> [WHAT THIS TASK INVOLVES]
List every line in the entries that contains the word "curve".
** Start of RECORDS PROVIDED **
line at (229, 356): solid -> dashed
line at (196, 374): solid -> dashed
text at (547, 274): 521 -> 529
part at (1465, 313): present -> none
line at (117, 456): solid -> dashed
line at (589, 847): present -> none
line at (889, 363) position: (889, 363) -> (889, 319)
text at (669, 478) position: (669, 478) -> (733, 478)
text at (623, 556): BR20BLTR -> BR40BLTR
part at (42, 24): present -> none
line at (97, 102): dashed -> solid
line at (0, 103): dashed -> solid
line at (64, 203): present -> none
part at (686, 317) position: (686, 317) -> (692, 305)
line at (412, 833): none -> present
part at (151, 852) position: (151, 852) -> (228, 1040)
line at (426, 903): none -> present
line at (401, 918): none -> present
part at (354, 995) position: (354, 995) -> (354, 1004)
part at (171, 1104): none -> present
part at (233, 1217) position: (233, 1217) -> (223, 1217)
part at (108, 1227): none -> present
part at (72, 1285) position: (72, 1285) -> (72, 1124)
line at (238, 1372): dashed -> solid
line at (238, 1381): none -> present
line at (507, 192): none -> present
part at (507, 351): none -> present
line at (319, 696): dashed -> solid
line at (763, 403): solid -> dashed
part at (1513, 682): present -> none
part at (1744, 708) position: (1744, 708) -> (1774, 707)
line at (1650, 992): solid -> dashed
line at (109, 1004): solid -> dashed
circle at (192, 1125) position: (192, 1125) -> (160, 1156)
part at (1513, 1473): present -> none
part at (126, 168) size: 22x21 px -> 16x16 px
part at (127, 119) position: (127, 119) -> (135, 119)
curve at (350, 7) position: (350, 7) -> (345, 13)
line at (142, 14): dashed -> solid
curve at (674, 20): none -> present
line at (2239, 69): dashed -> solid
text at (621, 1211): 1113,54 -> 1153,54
** End of RECORDS PROVIDED **
> [EXERCISE RESULT]
curve at (350, 7) position: (350, 7) -> (345, 13)
curve at (674, 20): none -> present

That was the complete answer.